-------- INPUT FOR THIS TASK
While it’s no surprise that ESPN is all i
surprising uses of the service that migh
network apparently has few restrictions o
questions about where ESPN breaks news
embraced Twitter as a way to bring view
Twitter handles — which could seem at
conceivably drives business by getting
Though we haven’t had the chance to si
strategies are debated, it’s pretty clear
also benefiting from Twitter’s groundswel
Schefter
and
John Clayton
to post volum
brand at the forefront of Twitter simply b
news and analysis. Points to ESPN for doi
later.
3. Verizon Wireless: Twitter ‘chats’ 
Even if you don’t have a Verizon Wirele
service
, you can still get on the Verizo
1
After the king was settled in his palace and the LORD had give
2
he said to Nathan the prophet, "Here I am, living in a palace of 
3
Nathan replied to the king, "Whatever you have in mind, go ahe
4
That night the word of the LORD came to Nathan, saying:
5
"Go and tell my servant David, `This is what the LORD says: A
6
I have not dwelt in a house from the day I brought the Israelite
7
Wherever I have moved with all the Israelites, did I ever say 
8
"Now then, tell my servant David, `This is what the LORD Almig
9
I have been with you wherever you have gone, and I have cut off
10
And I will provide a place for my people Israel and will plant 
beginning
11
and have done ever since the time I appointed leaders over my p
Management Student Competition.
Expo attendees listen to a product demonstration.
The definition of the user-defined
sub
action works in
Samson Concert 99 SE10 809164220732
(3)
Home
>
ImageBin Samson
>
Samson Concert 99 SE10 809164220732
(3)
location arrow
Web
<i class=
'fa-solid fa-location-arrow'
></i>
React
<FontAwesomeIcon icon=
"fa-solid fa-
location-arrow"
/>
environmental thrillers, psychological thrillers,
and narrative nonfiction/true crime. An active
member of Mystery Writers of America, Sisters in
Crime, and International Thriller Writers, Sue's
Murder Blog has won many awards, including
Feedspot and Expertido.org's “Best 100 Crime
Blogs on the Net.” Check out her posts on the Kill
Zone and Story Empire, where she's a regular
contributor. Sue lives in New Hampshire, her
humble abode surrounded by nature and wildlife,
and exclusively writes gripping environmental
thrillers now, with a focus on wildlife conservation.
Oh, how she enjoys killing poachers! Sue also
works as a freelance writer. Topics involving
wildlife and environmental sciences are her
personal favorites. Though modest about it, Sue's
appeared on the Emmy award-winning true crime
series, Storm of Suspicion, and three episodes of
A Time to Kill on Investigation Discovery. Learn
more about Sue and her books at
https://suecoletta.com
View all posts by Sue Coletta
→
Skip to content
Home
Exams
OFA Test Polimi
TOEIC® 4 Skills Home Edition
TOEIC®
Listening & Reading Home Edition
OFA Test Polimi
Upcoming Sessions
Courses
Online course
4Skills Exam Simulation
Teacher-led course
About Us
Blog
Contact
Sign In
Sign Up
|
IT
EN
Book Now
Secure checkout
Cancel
----------------
→ **TASK PROMPT**
Return the text of every item above verbatim, line by line, without altering, omitting, or adding anything.

→ **THE COMPLETED TASK**
While it’s no surprise that ESPN is all i
surprising uses of the service that migh
network apparently has few restrictions o
questions about where ESPN breaks news
embraced Twitter as a way to bring view
Twitter handles — which could seem at
conceivably drives business by getting
Though we haven’t had the chance to si
strategies are debated, it’s pretty clear
also benefiting from Twitter’s groundswel
Schefter
and
John Clayton
to post volum
brand at the forefront of Twitter simply b
news and analysis. Points to ESPN for doi
later.
3. Verizon Wireless: Twitter ‘chats’ 
Even if you don’t have a Verizon Wirele
service
, you can still get on the Verizo
1
After the king was settled in his palace and the LORD had give
2
he said to Nathan the prophet, "Here I am, living in a palace of 
3
Nathan replied to the king, "Whatever you have in mind, go ahe
4
That night the word of the LORD came to Nathan, saying:
5
"Go and tell my servant David, `This is what the LORD says: A
6
I have not dwelt in a house from the day I brought the Israelite
7
Wherever I have moved with all the Israelites, did I ever say 
8
"Now then, tell my servant David, `This is what the LORD Almig
9
I have been with you wherever you have gone, and I have cut off
10
And I will provide a place for my people Israel and will plant 
beginning
11
and have done ever since the time I appointed leaders over my p
Management Student Competition.
Expo attendees listen to a product demonstration.
The definition of the user-defined
sub
action works in
Samson Concert 99 SE10 809164220732
(3)
Home
>
ImageBin Samson
>
Samson Concert 99 SE10 809164220732
(3)
location arrow
Web
<i class=
'fa-solid fa-location-arrow'
></i>
React
<FontAwesomeIcon icon=
"fa-solid fa-
location-arrow"
/>
environmental thrillers, psychological thrillers,
and narrative nonfiction/true crime. An active
member of Mystery Writers of America, Sisters in
Crime, and International Thriller Writers, Sue's
Murder Blog has won many awards, including
Feedspot and Expertido.org's “Best 100 Crime
Blogs on the Net.” Check out her posts on the Kill
Zone and Story Empire, where she's a regular
contributor. Sue lives in New Hampshire, her
humble abode surrounded by nature and wildlife,
and exclusively writes gripping environmental
thrillers now, with a focus on wildlife conservation.
Oh, how she enjoys killing poachers! Sue also
works as a freelance writer. Topics involving
wildlife and environmental sciences are her
personal favorites. Though modest about it, Sue's
appeared on the Emmy award-winning true crime
series, Storm of Suspicion, and three episodes of
A Time to Kill on Investigation Discovery. Learn
more about Sue and her books at
https://suecoletta.com
View all posts by Sue Coletta
→
Skip to content
Home
Exams
OFA Test Polimi
TOEIC® 4 Skills Home Edition
TOEIC®
Listening & Reading Home Edition
OFA Test Polimi
Upcoming Sessions
Courses
Online course
4Skills Exam Simulation
Teacher-led course
About Us
Blog
Contact
Sign In
Sign Up
|
IT
EN
Book Now
Secure checkout
Cancel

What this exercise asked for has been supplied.